YOUR OBJECTIVE:
Write out every line below with no difference at all.

DATA RECORDS:
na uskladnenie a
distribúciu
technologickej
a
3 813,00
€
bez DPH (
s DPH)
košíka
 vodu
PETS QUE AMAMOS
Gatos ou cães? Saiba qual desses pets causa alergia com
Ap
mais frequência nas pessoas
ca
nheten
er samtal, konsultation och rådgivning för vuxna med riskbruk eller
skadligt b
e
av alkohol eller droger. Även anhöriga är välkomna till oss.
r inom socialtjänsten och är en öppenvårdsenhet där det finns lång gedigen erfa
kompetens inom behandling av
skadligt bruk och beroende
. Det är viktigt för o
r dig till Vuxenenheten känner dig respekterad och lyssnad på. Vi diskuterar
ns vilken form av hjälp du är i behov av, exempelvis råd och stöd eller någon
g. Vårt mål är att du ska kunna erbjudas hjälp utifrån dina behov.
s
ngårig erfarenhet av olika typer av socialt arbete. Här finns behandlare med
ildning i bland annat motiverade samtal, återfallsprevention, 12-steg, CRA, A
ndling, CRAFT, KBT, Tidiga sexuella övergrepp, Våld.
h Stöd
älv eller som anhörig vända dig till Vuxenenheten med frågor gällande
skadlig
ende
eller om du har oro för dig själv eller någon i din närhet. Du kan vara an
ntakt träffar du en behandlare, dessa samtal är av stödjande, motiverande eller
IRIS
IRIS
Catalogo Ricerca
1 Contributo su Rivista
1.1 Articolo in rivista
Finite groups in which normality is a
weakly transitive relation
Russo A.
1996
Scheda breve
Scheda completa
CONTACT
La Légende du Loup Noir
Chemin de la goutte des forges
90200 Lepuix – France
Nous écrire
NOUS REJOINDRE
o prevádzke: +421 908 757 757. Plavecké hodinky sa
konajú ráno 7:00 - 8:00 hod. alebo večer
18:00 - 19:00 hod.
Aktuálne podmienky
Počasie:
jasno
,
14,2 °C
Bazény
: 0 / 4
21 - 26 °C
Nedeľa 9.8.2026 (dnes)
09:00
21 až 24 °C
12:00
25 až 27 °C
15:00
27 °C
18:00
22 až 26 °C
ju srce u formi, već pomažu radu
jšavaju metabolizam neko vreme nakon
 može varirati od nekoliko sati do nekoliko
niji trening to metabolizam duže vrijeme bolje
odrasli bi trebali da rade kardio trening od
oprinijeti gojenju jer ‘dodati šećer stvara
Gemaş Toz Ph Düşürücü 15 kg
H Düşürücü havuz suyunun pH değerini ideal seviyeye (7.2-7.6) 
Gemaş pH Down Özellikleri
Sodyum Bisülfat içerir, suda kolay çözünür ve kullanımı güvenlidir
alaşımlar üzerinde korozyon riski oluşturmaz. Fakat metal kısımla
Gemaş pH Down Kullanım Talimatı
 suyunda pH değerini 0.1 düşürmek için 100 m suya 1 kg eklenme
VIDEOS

ANSWER TO THE PROBLEM:
na uskladnenie a
distribúciu
technologickej
a
3 813,00
€
bez DPH (
s DPH)
košíka
 vodu
PETS QUE AMAMOS
Gatos ou cães? Saiba qual desses pets causa alergia com
Ap
mais frequência nas pessoas
ca
nheten
er samtal, konsultation och rådgivning för vuxna med riskbruk eller
skadligt b
e
av alkohol eller droger. Även anhöriga är välkomna till oss.
r inom socialtjänsten och är en öppenvårdsenhet där det finns lång gedigen erfa
kompetens inom behandling av
skadligt bruk och beroende
. Det är viktigt för o
r dig till Vuxenenheten känner dig respekterad och lyssnad på. Vi diskuterar
ns vilken form av hjälp du är i behov av, exempelvis råd och stöd eller någon
g. Vårt mål är att du ska kunna erbjudas hjälp utifrån dina behov.
s
ngårig erfarenhet av olika typer av socialt arbete. Här finns behandlare med
ildning i bland annat motiverade samtal, återfallsprevention, 12-steg, CRA, A
ndling, CRAFT, KBT, Tidiga sexuella övergrepp, Våld.
h Stöd
älv eller som anhörig vända dig till Vuxenenheten med frågor gällande
skadlig
ende
eller om du har oro för dig själv eller någon i din närhet. Du kan vara an
ntakt träffar du en behandlare, dessa samtal är av stödjande, motiverande eller
IRIS
IRIS
Catalogo Ricerca
1 Contributo su Rivista
1.1 Articolo in rivista
Finite groups in which normality is a
weakly transitive relation
Russo A.
1996
Scheda breve
Scheda completa
CONTACT
La Légende du Loup Noir
Chemin de la goutte des forges
90200 Lepuix – France
Nous écrire
NOUS REJOINDRE
o prevádzke: +421 908 757 757. Plavecké hodinky sa
konajú ráno 7:00 - 8:00 hod. alebo večer
18:00 - 19:00 hod.
Aktuálne podmienky
Počasie:
jasno
,
14,2 °C
Bazény
: 0 / 4
21 - 26 °C
Nedeľa 9.8.2026 (dnes)
09:00
21 až 24 °C
12:00
25 až 27 °C
15:00
27 °C
18:00
22 až 26 °C
ju srce u formi, već pomažu radu
jšavaju metabolizam neko vreme nakon
 može varirati od nekoliko sati do nekoliko
niji trening to metabolizam duže vrijeme bolje
odrasli bi trebali da rade kardio trening od
oprinijeti gojenju jer ‘dodati šećer stvara
Gemaş Toz Ph Düşürücü 15 kg
H Düşürücü havuz suyunun pH değerini ideal seviyeye (7.2-7.6) 
Gemaş pH Down Özellikleri
Sodyum Bisülfat içerir, suda kolay çözünür ve kullanımı güvenlidir
alaşımlar üzerinde korozyon riski oluşturmaz. Fakat metal kısımla
Gemaş pH Down Kullanım Talimatı
 suyunda pH değerini 0.1 düşürmek için 100 m suya 1 kg eklenme
VIDEOS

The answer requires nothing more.